Former Homeland Security Secretary Jeh Johnson says ‘Vladimir Putin himself’ directed the effort
Department of Homeland Security officials revealed in separate House and Senate hearings new details about Russia’s involvement in the cyber-attacks that targeted 21 states during the 2016 election. WSJ’s Tanya Rivero has four things to know. Photo: Getty
WASHINGTON—Russian government hackers targeted voting systems in nearly two dozen states last year, seeking vulnerabilities to exploit and aiming to undermine public faith in the integrity and legitimacy of U.S. democratic elections, current and former U.S. officials testified Wednesday.
One of the officials, former Department of Homeland Security Secretary Jeh Johnson, testified that the attempted intrusions could be traced specifically to Russian President Vladimir Putin. “In 2016, the Russian government, at the direction of Vladimir Putin himself, orchestrated cyberattacks on our nation for the purpose of influencing our election,” Mr. Johnson said. “That is a fact, plain and simple.”
The Russian government has denied the allegation.
In two separate and simultaneous hearings in front of the House and Senate intelligence committees about alleged Russian meddling in last year’s elections, four senior government officials responsible for cybersecurity, counterintelligence and national security publicly disclosed new details about the alleged Russian operations and the federal government’s response to the threats.
“As of right now, we have evidence of election-related systems in 21 states that were targeted,” Jeanette Manfra, the acting deputy undersecretary for cybersecurity and communications at DHS, told the Senate panel.
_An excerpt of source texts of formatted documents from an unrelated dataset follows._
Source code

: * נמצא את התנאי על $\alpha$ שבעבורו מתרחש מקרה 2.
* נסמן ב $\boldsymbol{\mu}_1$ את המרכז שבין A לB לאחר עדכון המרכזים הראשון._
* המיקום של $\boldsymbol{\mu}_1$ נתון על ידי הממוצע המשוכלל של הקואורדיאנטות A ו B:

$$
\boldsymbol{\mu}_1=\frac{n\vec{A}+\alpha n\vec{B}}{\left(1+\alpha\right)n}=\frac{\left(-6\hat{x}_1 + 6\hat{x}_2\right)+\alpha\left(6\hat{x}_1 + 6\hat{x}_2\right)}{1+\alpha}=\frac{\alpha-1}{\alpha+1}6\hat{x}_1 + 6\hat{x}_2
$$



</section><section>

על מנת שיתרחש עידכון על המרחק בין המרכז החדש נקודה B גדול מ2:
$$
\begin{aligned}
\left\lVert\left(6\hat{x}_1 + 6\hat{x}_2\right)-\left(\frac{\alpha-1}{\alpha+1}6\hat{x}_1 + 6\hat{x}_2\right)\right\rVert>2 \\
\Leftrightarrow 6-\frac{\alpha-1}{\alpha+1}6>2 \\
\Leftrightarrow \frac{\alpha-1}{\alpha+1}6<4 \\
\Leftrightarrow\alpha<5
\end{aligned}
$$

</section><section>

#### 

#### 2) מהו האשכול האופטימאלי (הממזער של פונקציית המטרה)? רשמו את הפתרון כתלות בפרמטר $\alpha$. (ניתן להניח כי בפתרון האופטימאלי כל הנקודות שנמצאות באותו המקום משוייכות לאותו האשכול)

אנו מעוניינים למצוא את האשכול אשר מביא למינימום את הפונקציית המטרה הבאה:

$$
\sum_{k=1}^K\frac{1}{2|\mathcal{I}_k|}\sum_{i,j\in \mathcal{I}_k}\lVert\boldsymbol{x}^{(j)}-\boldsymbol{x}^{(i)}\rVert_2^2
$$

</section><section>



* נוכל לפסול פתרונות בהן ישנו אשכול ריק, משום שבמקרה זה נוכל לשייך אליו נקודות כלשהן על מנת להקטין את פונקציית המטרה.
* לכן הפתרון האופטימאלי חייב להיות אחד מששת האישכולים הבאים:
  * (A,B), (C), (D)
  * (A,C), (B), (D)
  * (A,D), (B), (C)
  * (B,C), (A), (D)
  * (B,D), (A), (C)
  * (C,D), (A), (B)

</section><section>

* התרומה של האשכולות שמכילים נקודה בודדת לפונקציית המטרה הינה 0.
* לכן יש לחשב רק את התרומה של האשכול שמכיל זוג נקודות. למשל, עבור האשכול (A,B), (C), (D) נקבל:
She testified with DHS and Federal Bureau of Investigation officials on Wednesday morning.
Her admission was the first time a government official had publicly quantified the number of states targeted in the hacking. Officials said there was no evidence that systems involved in vote tallying or reporting were affected.
Ms. Manfra didn’t name the 21 states in question—citing the privacy rights of entities that contacted the DHS for help on cybersecurity-related issues. Only a few states—including Arizona and Illinois—have publicly acknowledged that their systems were targeted.
The hearings were held after the U.S. intelligence community in January determined that Moscow ran a campaign designed to help Donald Trump win the presidential election. The Russian campaign, according to U.S. intelligence officials, included cyberattacks on the email accounts of senior Democrats and a propaganda effort aimed at demonizing Democratic candidate Hillary Clinton.